E.J. Dionne seems conflicted about gay marriage. He writes:
And, as a New York Court of Appeals judge cited by the California court majority noted, fundamental rights "cannot be denied to particular groups on the ground that these groups have historically been denied those rights." If history and tradition had constrained us, equal rights for African Americans would never have become law.
But to find a constitutional right to gay marriage, the California majority chose to argue that the state's very progressive law endorsing domestic partnerships for homosexuals — it grants all the rights of marriage except the name — was itself a form of discrimination.
This is odd and potentially destructive. As Justice Carol Corrigan argued in her dissent, "to make its case for a constitutional violation, the majority distorts and diminishes the historic achievements" of the state's Domestic Partnership Act.

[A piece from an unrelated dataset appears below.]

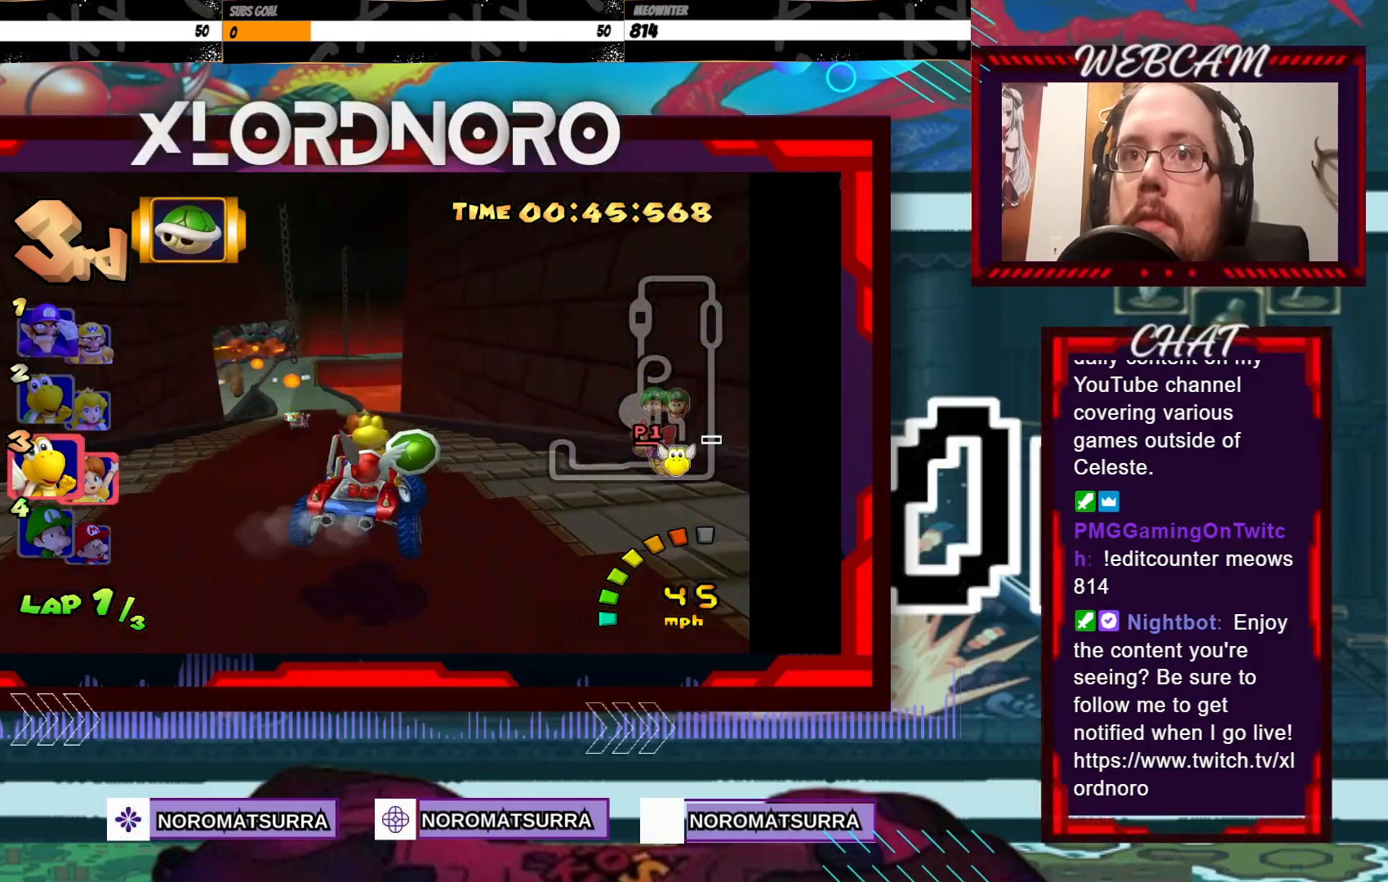
{"buttons": ["A"], "left_stick": "left", "events": [[100, "left_stick", "center"], [350, "left_stick", "left"]]}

The court found, correctly according to Dionne, that the domestic partnership law–however historically "progressive"–amounted to discrimination. Dionne ought to know that these two laws are different things (the progressive one about domestic partnership and the one about marriage). "Progressive" legislation aimed at circumventing legal discrimination (the denial of marriage to homosexuals for whatever reason) may be nice, but it still endorses the discrimination as legal (so goes, at least, the argument of the California court). So even if the legislation is, in its proper historical context quite "progressive", that fact hardly justifies maintaining it. Imagine had equal rights been handled this way–let's not call them "rights" but "things due" or something like that. Dionne's position, it seems to me, is just the obverse–the double negative as it were–of the argument he has just rejected. That is to say, the "progressiveness" of the legislation is no more reason to maintain it than the fact that such discrimination has long been lawful.